◆ Excerpt provided ◆

──────────

We want to extract the indices from each dimension of the data (e.g. 'DE' and 'NL' for 'geo') 
and enumerate all the possible index combinations in order to build the index for the values in `payload['value']`.

Let's first extract the indices...

In [21]:
payload['id']

['unit', 'na_item', 'geo', 'time']

In [18]:
list_of_keys = [] #empty list
for k in payload['id']: #for loop so that for each item in the list
    list_of_keys.append(  #get me that key and append the information called dimension, category, and index
        payload['dimension'][k]['category']['index'].keys()
        )
print(list_of_keys)  
    
# NOTE: Equivalent to: [payload['dimension'][k]['category']['index'].keys() for k in payload['id']]

[dict_keys(['CLV05_MEUR']), dict_keys(['B1GQ', 'D21']), dict_keys(['DE', 'NL']), dict_keys(['2010', '2011', '2012'])]


Now we want to enumerate all the combinations.

──────────

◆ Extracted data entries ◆
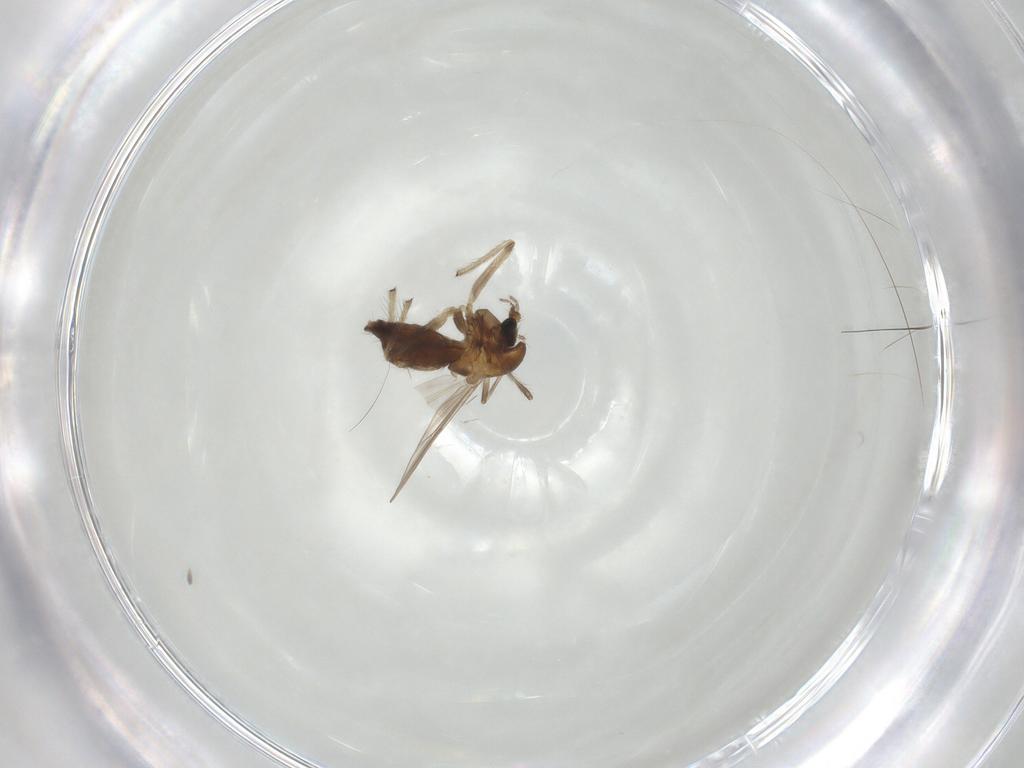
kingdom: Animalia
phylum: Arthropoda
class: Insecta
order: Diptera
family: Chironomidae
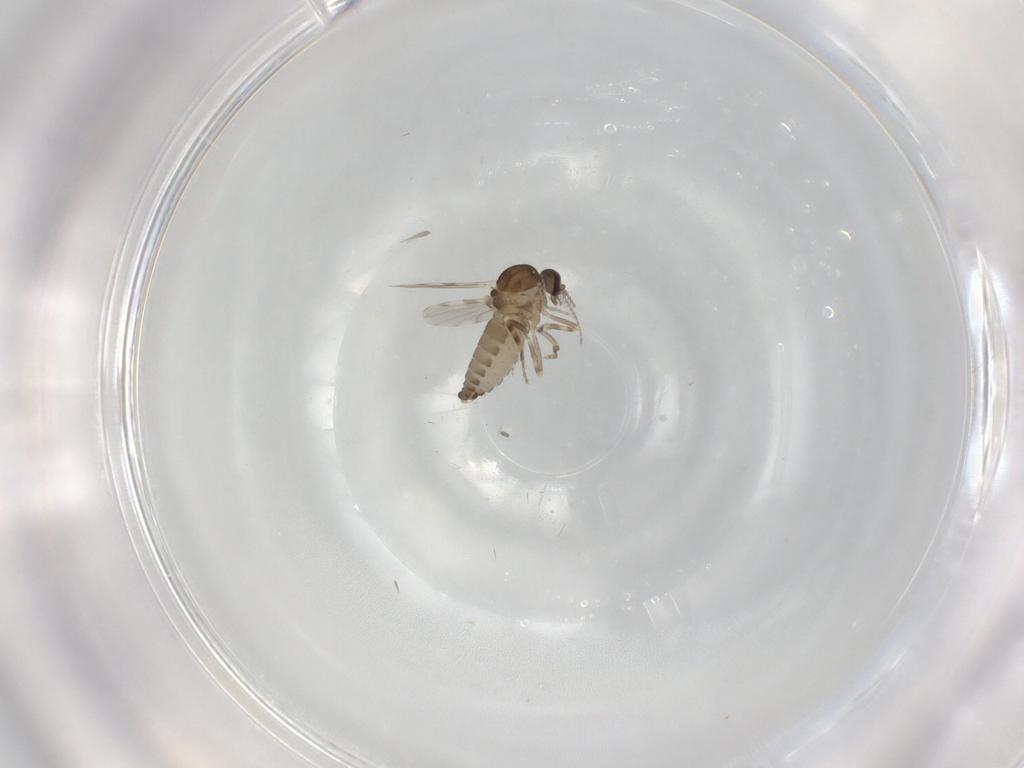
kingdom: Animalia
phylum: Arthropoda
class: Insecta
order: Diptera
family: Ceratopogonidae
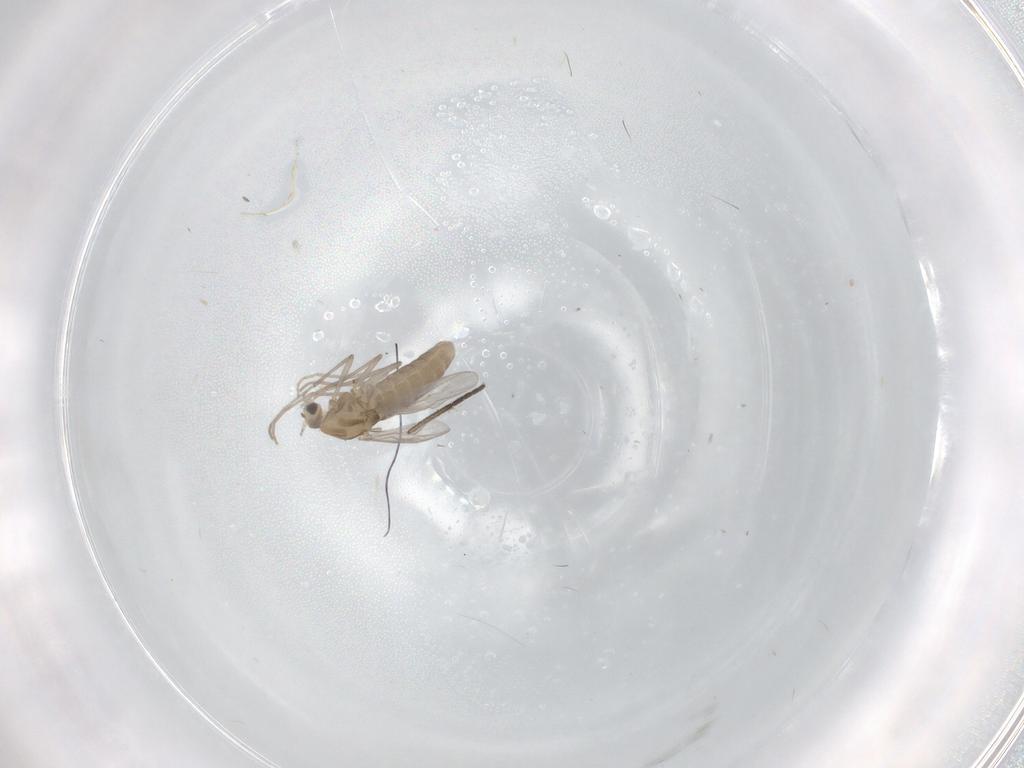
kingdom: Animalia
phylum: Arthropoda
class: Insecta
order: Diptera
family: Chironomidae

──────────

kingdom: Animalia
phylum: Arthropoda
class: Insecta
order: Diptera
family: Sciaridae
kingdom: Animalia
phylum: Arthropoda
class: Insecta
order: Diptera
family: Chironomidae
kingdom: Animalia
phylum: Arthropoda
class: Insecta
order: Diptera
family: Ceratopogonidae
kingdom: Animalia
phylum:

──────────

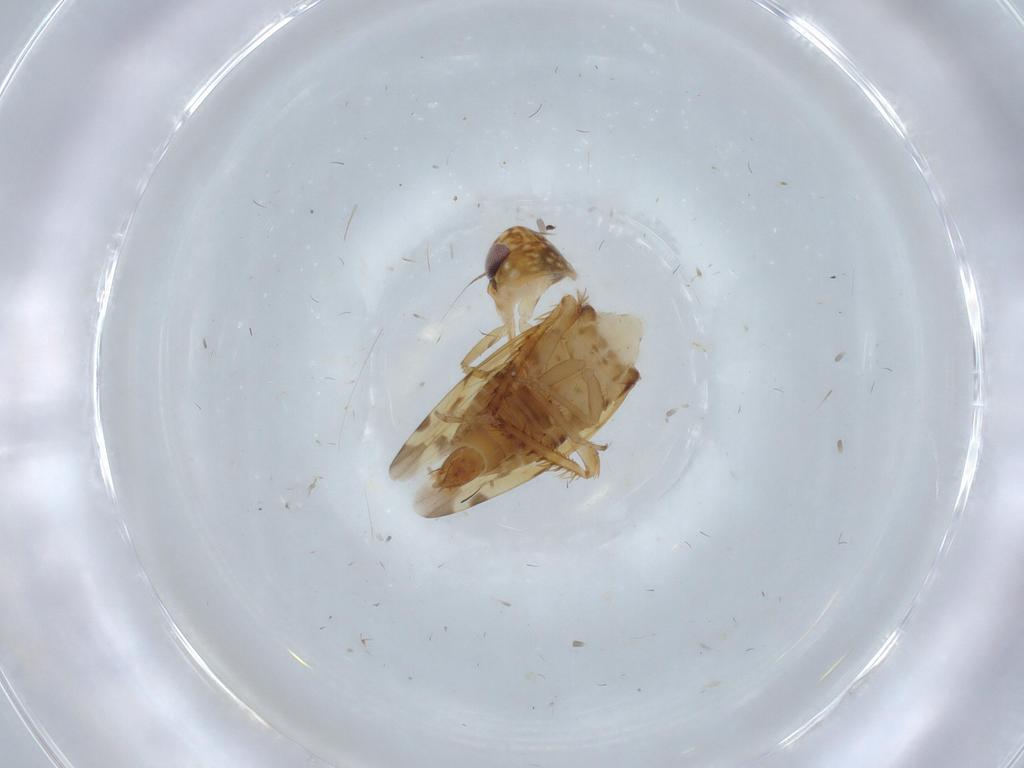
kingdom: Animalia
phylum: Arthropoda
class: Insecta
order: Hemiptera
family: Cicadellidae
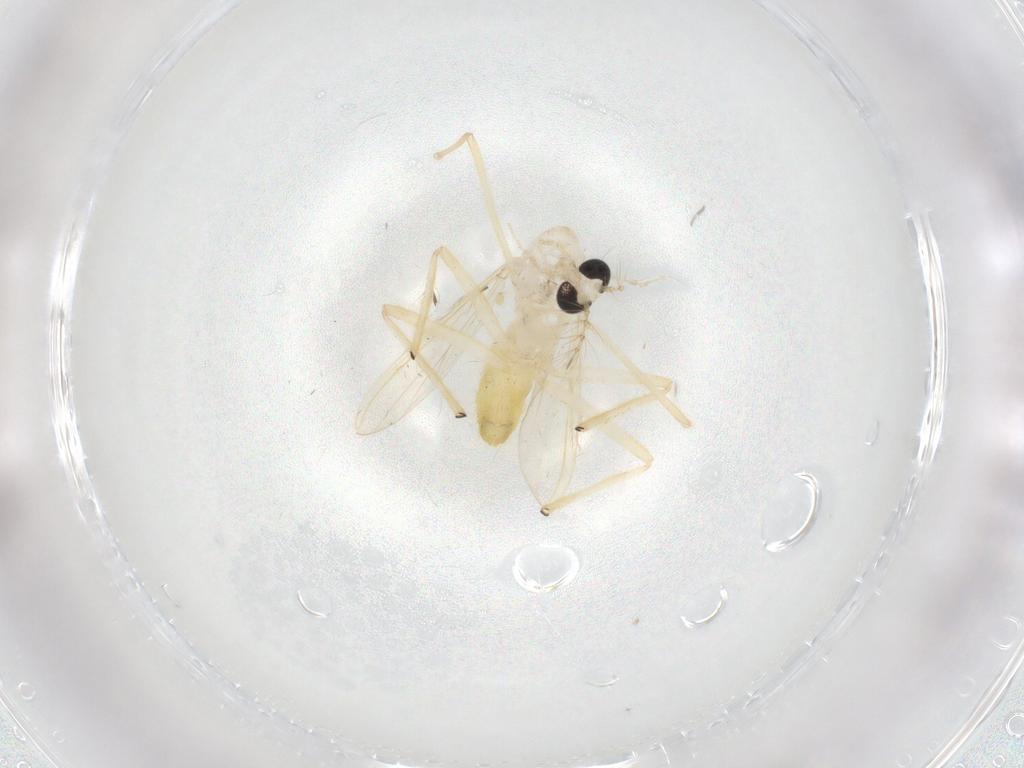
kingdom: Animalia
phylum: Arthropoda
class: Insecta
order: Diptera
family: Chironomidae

──────────

◆ What is asked ◆
Decide whether each statement below agrees with the excerpt on extracting data indices, answering yes or no and quoting the words from the excerpt that settle it. 1. The indices listed for the time dimension include 2013. 2. The loop over payload['id'] appends the keys of each dimension's category index. 3. The excerpt enumerates the index combinations before it extracts the indices.

◆ Output ◆
1. No: "dict_keys(['2010', '2011', '2012'])"
2. Yes: "payload['dimension'][k]['category']['index'].keys()"
3. No: "Let's first extract the indices..."